▶ What you will do
1) Decide whether each statement agrees with the essay on shared blame. (a) The essay accepts calling "we're all to blame" an argument. (b) The essay says the phrase short circuits critical analysis. (c) The essay says a popular variation of the trope blames young people.
2) Continue the essay on shared blame from its last sentence.

▶ Document extract
★ ★ ★ ★

Posts Tagged ‘Lobbyists’


How many times have you heard the pious intonation, “we’re all to blame”? If you’ve thought about the matter at all, the answer is obvious: too damn many. (Frankly, one time is too damn many.)

At best, this assertion — “argument” is too kind a term — is a malign form of virtue signalling indicating that the speaker has wisely and selflessly “accepted responsibility,” while you, you poor benighted sod, haven’t.

Beyond the unseemly self-congratulation, the humble-bragging inherent in the phrase, why is it malign? Why is it worse than useless?

Because it short circuits critical analysis. Because it let’s those entities and (to a lesser extent) individuals responsible for the world’s problems off the hook.

Let’s see how this works in regard to the most pressing issue of our times: climate change and resultant global ecological catastrophe. (Here, a popular variation on the “we’re all to blame” trope is that old people, as a class, are to blame.)

What kind of actions does assigning blame to everyone point to? With responsibility that diluted, assigned to an undifferentiated mass, with every individual treated as equally responsible, the “we’re all to blame” assertion points to nothing beyond what everyone can do: lowest-common-denominator individual actions such as recycling, reducing energy consumption, tending a vegetable garden, repairing rather than replacing, bicycling and using public transit, eating a vegan diet, etc., etc.

★ ★ ★ ★

▶ Rows
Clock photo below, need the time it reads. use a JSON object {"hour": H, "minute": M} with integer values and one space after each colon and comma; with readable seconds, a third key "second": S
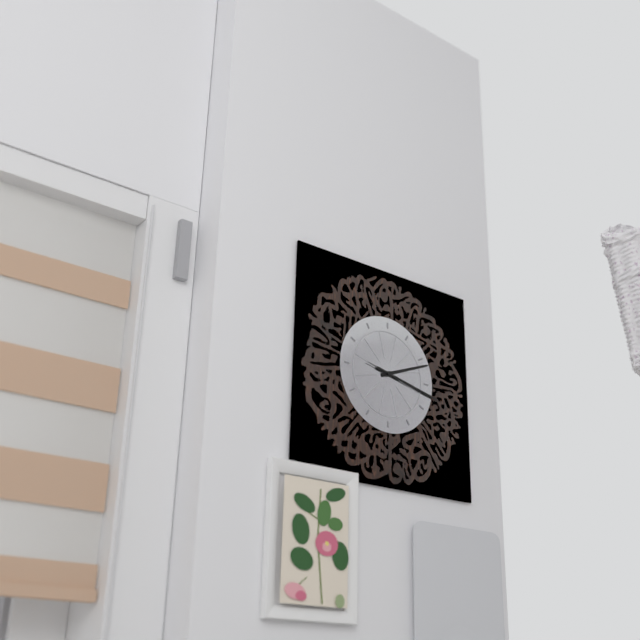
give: {"hour": 2, "minute": 17}
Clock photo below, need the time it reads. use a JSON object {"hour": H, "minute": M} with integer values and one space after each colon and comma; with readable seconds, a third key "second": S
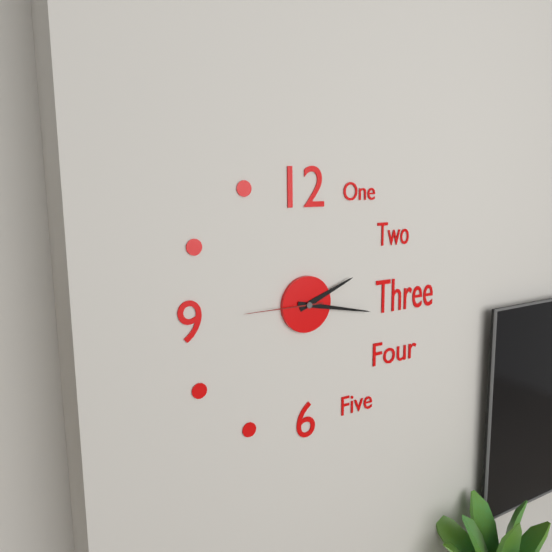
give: {"hour": 2, "minute": 17, "second": 45}
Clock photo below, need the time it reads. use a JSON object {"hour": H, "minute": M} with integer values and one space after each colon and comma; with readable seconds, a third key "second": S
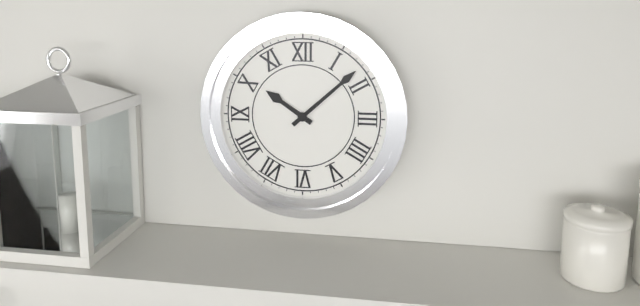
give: {"hour": 10, "minute": 8}
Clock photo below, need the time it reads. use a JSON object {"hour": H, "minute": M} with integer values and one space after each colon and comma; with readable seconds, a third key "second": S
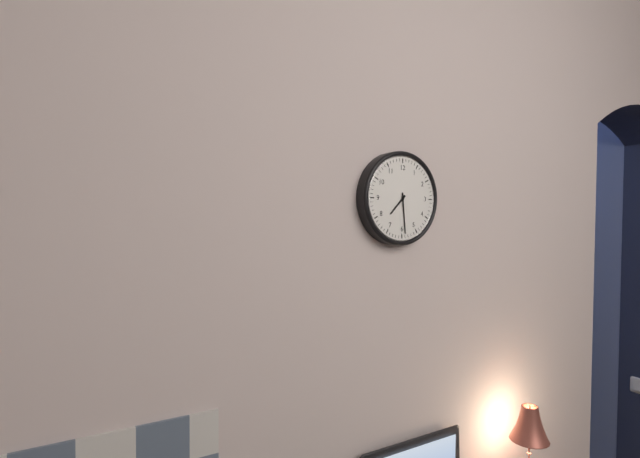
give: {"hour": 7, "minute": 29}
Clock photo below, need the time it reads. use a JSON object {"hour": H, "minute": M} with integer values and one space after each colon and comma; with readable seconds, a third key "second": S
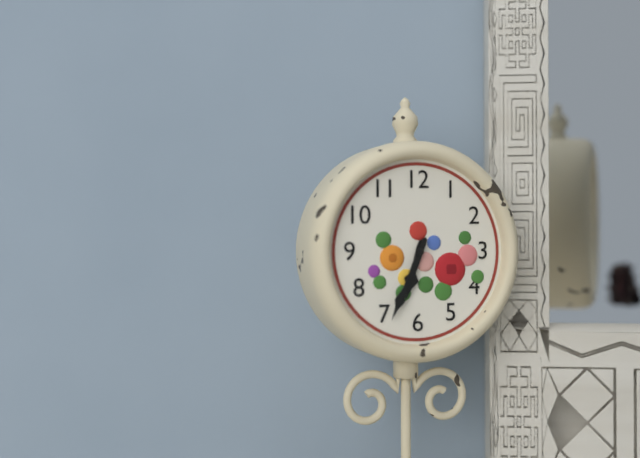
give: {"hour": 6, "minute": 34}
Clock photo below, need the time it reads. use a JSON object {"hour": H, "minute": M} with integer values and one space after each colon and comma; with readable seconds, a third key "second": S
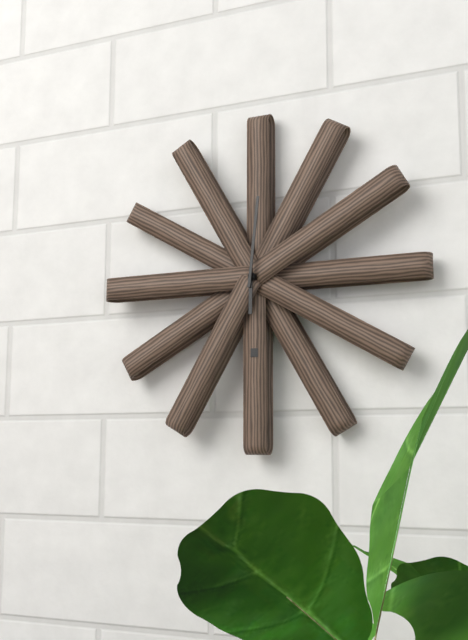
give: {"hour": 6, "minute": 1}
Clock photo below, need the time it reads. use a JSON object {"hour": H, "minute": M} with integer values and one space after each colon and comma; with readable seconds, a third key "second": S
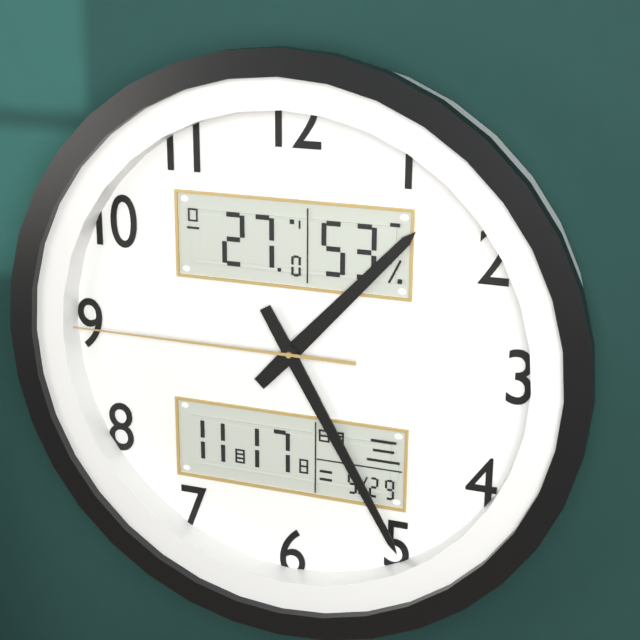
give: {"hour": 1, "minute": 25, "second": 45}
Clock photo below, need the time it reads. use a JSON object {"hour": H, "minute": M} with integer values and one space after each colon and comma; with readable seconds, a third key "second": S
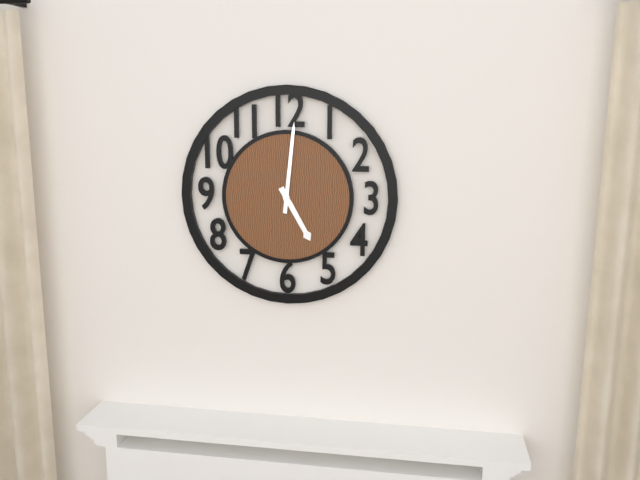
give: {"hour": 5, "minute": 1}
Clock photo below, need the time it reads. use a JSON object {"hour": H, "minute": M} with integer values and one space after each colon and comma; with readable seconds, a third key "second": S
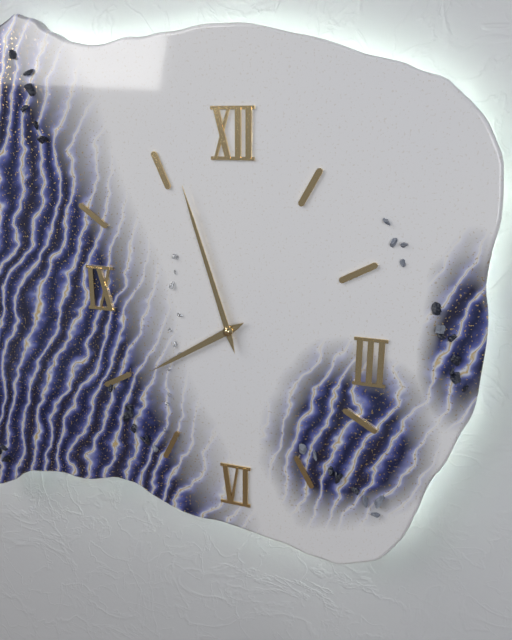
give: {"hour": 7, "minute": 57}
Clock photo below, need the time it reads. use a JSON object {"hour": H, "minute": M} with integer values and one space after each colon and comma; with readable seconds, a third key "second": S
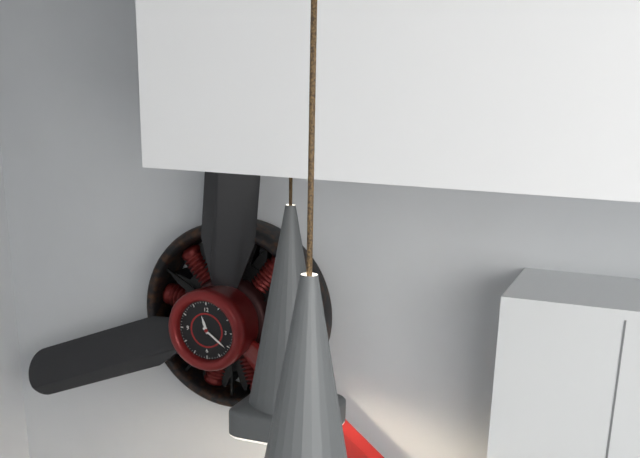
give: {"hour": 11, "minute": 21}
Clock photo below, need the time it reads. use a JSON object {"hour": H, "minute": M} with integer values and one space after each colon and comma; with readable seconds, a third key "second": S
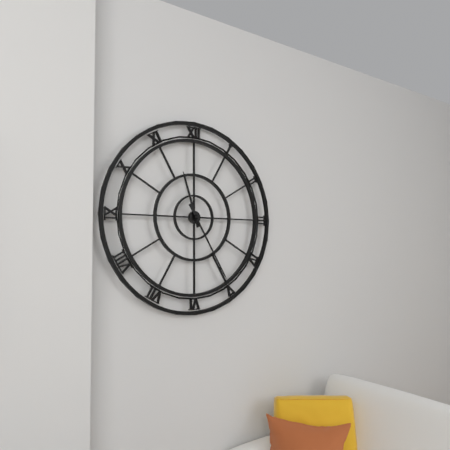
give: {"hour": 11, "minute": 25}
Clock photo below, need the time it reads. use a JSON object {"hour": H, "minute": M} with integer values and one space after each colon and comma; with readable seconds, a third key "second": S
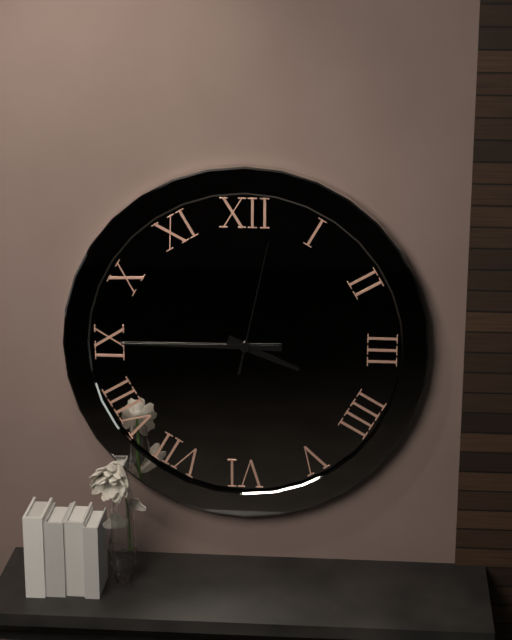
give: {"hour": 3, "minute": 45, "second": 2}
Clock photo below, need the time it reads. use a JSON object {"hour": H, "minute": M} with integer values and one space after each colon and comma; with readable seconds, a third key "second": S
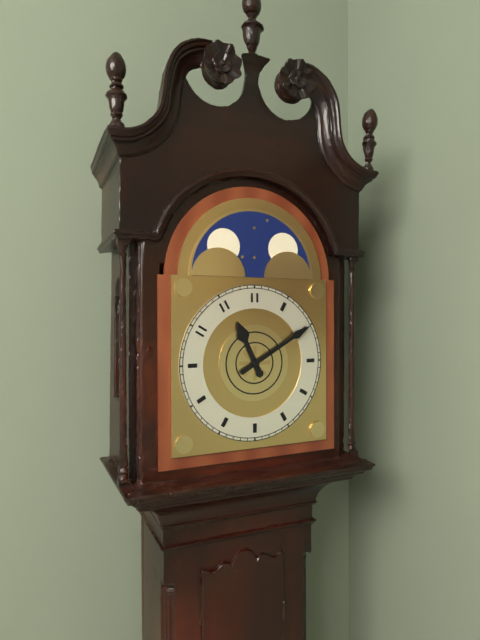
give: {"hour": 11, "minute": 10}
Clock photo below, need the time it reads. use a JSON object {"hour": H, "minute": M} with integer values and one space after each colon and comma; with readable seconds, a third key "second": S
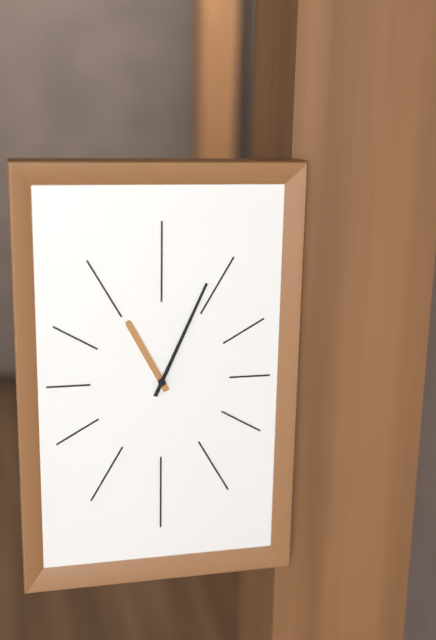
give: {"hour": 11, "minute": 4}
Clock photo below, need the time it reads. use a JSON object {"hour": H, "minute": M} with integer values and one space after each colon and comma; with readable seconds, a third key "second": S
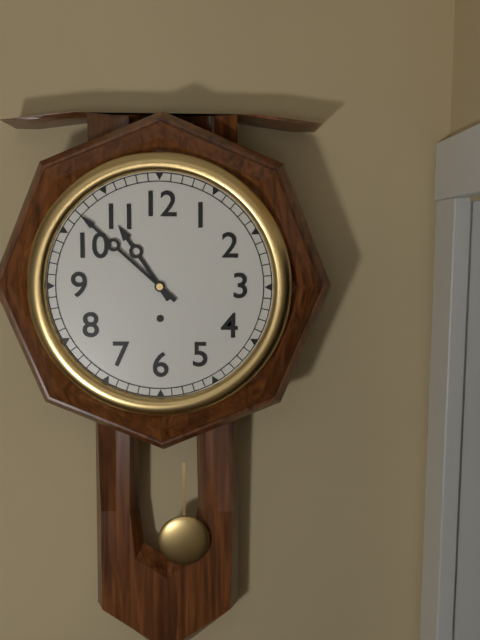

★ ★ ★ ★

▶ Answers per task
1)
(a) No: "“argument” is too kind a term"
(b) Yes: "Because it short circuits critical analysis."
(c) No: "a popular variation on the “we’re all to blame” trope is that old people, as a class, are to blame."

2)
While these actions are all worthwhile, even if they were very widely adopted they would be grossly inadequate as an answer to ecological collapse. They would provide some amelioration, but they would do nothing to address the underlying structural reasons for impending and ongoing environmental cataclysm.

To find ways to address that collection of catastrophes, you need to go beyond pious platitudes, you need to look at the economic, social, and political structures that have produced the ecological crisis, and those sociopathic entities that benefit from the crisis. The vast majority of people are largely along for the ride, propelled by forces they neither understand nor control. (This isn’t to say that they can’t understand or control those forces, just that at present they don’t.)

So, let’s do a brief, necessarily very incomplete analysis of how global warming and its attendant ecological problems were created, and what can be done to address them. Let’s consider rising sea levels (inundating island nations and low-lying coastal areas, and already producing climate refugees), and ever-increasing extreme weather, with its droughts, floods, and hurricanes.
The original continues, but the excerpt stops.